At Eppo, we believe intentional and opinionated design unlocks experiment culture. Our latest launch is a great example.
Eppo provides trustworthy and user-friendly metric report cards supported by a best-in-class statistical engine. However, customers faced difficulties sharing those narratives with a wider audience. They’d spend hours copying metric results, charts, and data from Eppo into Google Docs to generate a curated report for their experiments. And after all that time, the Google Doc would be confusing and untrustworthy, with data going stale and there being insufficient context of the experiment. All of this strengthened our commitment to providing users with tools to create reports within Eppo, and export them for easy sharing.
We focused on these principles when designing and building Eppo Reports:
Flexibility — Meeting Users Where They Are: Drawing inspiration from Notion, we have adopted a similar block framework as the foundation for Eppo Reports. Blocks are a familiar way to structure the data model into defined units and convey the available functionalities to users. Whether it's text, lists, charts, metric dashboards, and more, all are presented as blocks, giving Product Managers and Data Scientists the flexibility to craft their narratives. Furthermore, this approach establishes a foundation for future collaborative features, including embedding Eppo blocks into Notion pages or other tools, facilitating comments, and much more.
Source of Truth — Up to Date and Context-Driven: We designed Reports so that a low-context user can jump in and know exactly what is being tested. Every experiment comes with an executive summary card containing the hypothesis, key takeaways, and the decision of the experiment, with more block types coming. We began with core context items such as images of the variants being tested, metric results, and slice-and-dice explore charts. These experiment-specific blocks stay up to date with every data refresh, making a report useful not only after an experiment is complete but also for the duration of the experiment run time for weekly experiment meetings.
Compelling, Readable, and Beautiful: Our overarching goal was to reduce the cognitive load of understanding an experiment and make people feel excited to share their work. We explored different page structures, such as modular dashboards or infinite whiteboards, but ultimately chose a document experience with a slight twist. Documents and presentations are the best way to tell a linear story, so we combined those two elements resulting in cards and blocks.
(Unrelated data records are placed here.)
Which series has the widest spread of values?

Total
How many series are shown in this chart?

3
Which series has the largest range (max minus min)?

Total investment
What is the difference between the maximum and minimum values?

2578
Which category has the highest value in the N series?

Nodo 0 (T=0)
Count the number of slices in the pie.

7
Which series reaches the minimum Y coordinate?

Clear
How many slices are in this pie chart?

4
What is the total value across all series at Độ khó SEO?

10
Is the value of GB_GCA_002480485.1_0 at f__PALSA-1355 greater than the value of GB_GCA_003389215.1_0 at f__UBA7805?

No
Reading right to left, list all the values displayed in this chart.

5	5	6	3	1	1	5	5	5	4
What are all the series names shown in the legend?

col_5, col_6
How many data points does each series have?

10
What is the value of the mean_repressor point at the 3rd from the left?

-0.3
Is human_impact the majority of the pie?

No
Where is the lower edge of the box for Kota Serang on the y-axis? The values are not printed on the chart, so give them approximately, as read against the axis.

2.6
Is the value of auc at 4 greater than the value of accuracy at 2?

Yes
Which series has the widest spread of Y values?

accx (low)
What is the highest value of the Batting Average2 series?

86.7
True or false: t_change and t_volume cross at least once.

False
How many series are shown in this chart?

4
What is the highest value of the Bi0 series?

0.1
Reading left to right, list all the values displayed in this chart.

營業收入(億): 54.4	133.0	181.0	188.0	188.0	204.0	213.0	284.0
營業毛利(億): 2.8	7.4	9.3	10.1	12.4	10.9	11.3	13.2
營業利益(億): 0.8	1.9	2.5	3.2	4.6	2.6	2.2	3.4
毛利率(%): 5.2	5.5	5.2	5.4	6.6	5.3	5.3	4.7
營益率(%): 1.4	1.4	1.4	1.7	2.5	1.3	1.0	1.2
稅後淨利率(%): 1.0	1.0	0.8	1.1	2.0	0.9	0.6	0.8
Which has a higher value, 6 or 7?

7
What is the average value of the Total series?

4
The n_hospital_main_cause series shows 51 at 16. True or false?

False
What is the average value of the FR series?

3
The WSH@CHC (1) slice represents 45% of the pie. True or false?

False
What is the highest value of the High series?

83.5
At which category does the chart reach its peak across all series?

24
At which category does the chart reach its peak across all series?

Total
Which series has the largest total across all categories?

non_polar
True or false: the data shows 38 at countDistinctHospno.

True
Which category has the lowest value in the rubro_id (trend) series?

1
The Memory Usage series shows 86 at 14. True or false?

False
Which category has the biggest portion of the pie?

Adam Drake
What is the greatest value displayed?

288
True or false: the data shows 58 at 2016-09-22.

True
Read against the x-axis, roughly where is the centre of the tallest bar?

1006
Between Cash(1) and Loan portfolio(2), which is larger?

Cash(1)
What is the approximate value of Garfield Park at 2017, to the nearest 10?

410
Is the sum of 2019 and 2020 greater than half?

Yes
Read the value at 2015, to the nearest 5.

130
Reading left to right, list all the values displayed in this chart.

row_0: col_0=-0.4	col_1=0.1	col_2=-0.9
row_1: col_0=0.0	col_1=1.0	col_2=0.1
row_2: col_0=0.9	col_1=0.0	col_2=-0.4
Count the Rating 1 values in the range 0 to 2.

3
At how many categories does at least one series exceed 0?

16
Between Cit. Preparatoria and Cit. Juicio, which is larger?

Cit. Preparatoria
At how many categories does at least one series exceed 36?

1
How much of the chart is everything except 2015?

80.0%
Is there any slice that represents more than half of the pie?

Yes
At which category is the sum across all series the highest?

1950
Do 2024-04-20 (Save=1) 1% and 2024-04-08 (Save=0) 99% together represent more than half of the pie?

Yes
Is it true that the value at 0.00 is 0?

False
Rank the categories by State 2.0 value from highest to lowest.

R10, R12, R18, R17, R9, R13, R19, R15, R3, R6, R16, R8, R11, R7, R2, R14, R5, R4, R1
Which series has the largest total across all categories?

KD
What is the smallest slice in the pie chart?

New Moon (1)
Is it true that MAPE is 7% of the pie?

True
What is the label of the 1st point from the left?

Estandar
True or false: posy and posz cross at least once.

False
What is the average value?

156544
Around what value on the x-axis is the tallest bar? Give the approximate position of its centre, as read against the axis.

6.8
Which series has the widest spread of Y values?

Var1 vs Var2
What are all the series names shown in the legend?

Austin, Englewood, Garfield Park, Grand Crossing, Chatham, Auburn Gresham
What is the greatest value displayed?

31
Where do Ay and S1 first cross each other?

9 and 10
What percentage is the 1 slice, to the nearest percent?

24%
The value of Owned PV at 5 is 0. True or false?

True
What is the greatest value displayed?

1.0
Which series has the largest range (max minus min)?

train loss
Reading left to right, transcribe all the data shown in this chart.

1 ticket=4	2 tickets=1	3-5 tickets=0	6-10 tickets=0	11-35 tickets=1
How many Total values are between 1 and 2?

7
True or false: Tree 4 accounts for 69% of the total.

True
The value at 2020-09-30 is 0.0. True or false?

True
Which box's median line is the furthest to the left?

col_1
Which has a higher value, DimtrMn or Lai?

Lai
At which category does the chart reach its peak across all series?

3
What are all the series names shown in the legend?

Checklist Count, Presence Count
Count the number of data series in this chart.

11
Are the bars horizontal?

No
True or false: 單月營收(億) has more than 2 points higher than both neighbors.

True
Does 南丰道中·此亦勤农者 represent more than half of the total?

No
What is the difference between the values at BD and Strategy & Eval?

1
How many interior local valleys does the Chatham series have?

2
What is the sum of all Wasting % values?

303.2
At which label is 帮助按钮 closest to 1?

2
Cards are containers for your blocks that create sections for easy content separation when reading it like a document. When you’re ready to present your experiment to the executive team or at your weekly experiment meeting, each card becomes its own page of a slide. Your Eppo report is now a beautiful presentation without any extra steps.
Discoverable, Institutionalized Knowledge: A significant aspect of nurturing an experimentation culture involves transforming experiment insights into institutional knowledge. Curated reports will be centralized within Eppo's knowledge base, enhancing their discoverability across teams and providing an accessible entry point for executive stakeholders to see what has proven effective and what hasn't. This comprehensive approach ensures that the fruits of experimentation are preserved and built upon, fostering a culture of continuous improvement.
Eppo Reports simplifies the way growth teams communicate their successes and learnings. While ad-hoc dashboards can meet a specific need, they often leave executives and low context team members scratching their heads, missing the essential "why" behind an experiment's significance. Eppo Reports facilitates a shared experimentation journey that technical and non-technical users alike can celebrate and leverage.